Lethal chemicals used in agriculture have a massive impact on the homing behaviour in bees; they disturb natural communication, have a direct influence on olfactory systems and bee immunity leading to colony disorder and eventually collapse. Bees and insects are in dire need of our help – NOW! No more chemicals & No more habitat removal – two colossal factors killing our bees.

“If the bee disappeared off the face of the earth, man would only have four years left to live.”

    Albert Einstein

    Following the governments lack of progress since the Environment Act was published in 2021, the first proper review of the 25 Year Environment Plan will be the focus of the governmental policy in the coming years (we’ve heard this one before ….) involving the following environmental objectives:

    • thriving plants and wildlife – an apex target
    • clean air
    • clean and plentiful water
    • managing exposure to chemicals and pesticides
    • maximise our resources, minimise our waste
    • using resources from nature sustainably
    • mitigating and adapting to climate change
    • reducing the risk of harm from environmental hazards
    • enhancing biosecurity; and
    • enhancing beauty, heritage, and engagement with the natural environment

    Notably In October last year (2022), the government had breached its own legislation, after missing a deadline to introduce new legally binding targets for air quality, water health, nature, and waste management set under the “World-leading” Environment Act 2021. Poor leadership isn’t going to help at this point.

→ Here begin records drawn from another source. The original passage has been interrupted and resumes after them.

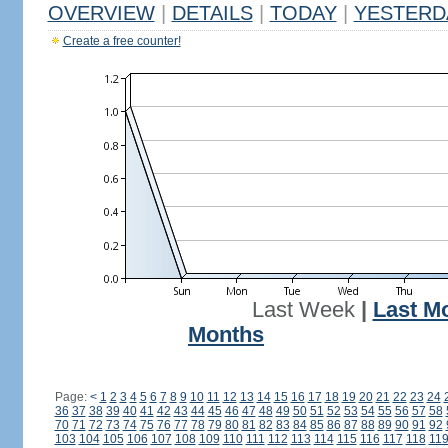
OVERVIEW
|
DETAILS
|
TODAY
|
YESTERD
Create a free counter!
Last Week
|
Last M
Months
Page:
<
1
2
3
4
5
6
7
8
9
10
11
12
13
14
15
16
17
18
19
20
21
22
23
24
36
37
38
39
40
41
42
43
44
45
46
47
48
49
50
51
52
53
54
55
56
57
58
70
71
72
73
74
75
76
77
78
79
80
81
82
83
84
85
86
87
88
89
90
91
92
103
104
105
106
107
108
109
110
111
112
113
114
115
116
117
118
11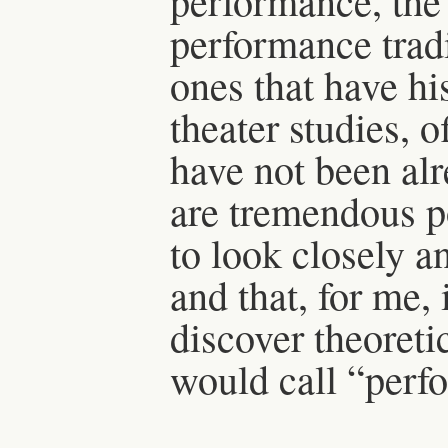
performance, the 
performance tradi
ones that have hi
theater studies, o
have not been alr
are tremendous po
to look closely a
and that, for me,
discover theoretic
would call “perf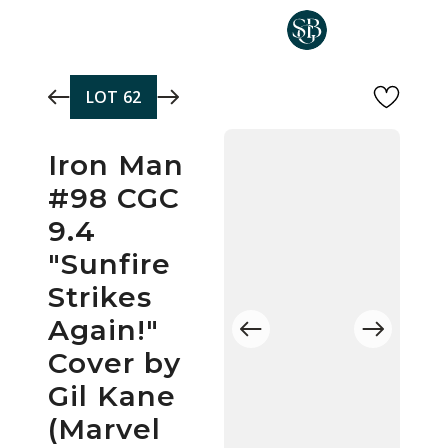
Skip to main content
LOT
62
Iron Man
#98 CGC
9.4
"Sunfire
Strikes
Again!"
Cover by
Gil Kane
(Marvel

    In a timely coincidence, the State of UK’s Butterflies report (the plight of insects) has become a universal concern.   From citizen science data (the Big Butterfly Count carried out by volunteers) gives us a challenge to save “The little things that run the world”.  The data concludes species population, abundances, and foreseeable trends.  From this, it is known that 80% of butterfly species have decreased in abundance or distribution, or both since the 1970s.  This is shocking, and we know about it year, upon year.  

    (Sourced: Butterfly Conservation STATE OF UK BUTTERFLIES 2022) 

    Let’s hope that, according to the big Environment Plan, the primary objective to improve biodiversity – replant, rewild, preserve and conserve areas of habitats starts to move, and quickly.